読解用抜粋:

両国のグループリーグ戦
スペインはグループCに入り初戦のノルウェー戦を0-1で落とし、まさかの黒星スタートになった。2戦目のスロヴェニア戦を2-1で勝利して、3戦目のユーゴスラヴィア戦に全てをかけることになった。ユーゴスラヴィア戦は歴史に残る名勝負となり、90分過ぎまでスペインは2-3で負けていたが、後半アディショナルタイムに2点を奪い、4-3の劇的勝利で大混戦のグループCを2勝1敗の1位通過で準々決勝に進出してきた。
フランスはグループDでオランダ、チェコ、デンマークの死の組に入ったが、開催国オランダと共に早々に2連勝して、3戦目を残して突破を決めていた。結局3戦目はオランダに敗れて2勝1敗の2位通過で準々決勝に進出した。
試合
同じ2勝1敗で勝ち上がってきた両チームだが、その過程は好対照で、スペインは劇的勝利で勢いがあり、フランスは3戦目に主力を休ませて万全のコンディションで準々決勝を迎えた。試合は前半の立ち上がりからお互い一進一退が続いていたが、32分にジョルカエフがドリブルで切り込んだところを倒されて、ゴール正面やや左寄りのFKを獲得した。このFKをジダンが直接ゴール左上に蹴り込みフランスが先制点を挙げる。

課題の内容:
読解用抜粋について、次の問いに答えよ。
1. スペインはグループリーグの初戦でどのチームと対戦し、結果はどうだったか。
2. フランスはグループリーグの3戦目でどのチームに敗れたか。
3. 32分に得たFKを直接決めて、フランスに先制点をもたらした選手は誰か。
この後のデータは、読解用抜粋とは別の出典から取られたものである。

データ抜粋:
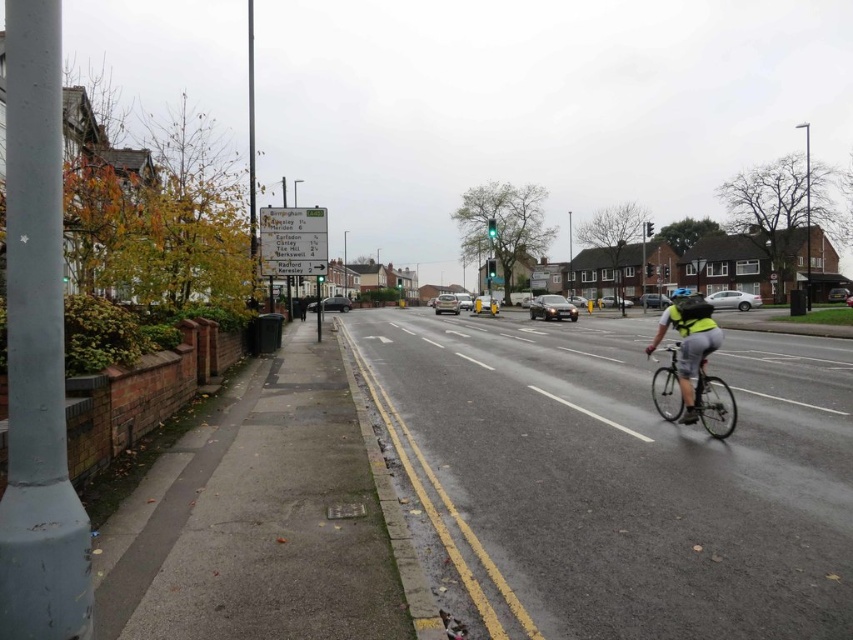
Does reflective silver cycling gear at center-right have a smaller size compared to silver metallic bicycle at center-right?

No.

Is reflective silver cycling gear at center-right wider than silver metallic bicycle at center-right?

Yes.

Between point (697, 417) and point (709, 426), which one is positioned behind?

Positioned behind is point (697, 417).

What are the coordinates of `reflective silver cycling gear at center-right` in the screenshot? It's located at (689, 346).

解答欄:
1. スペインは初戦でノルウェーと対戦し、0-1で敗れた。
2. フランスは3戦目でオランダに敗れた。
3. そのFKを直接ゴール左上に蹴り込んだのはジダンである。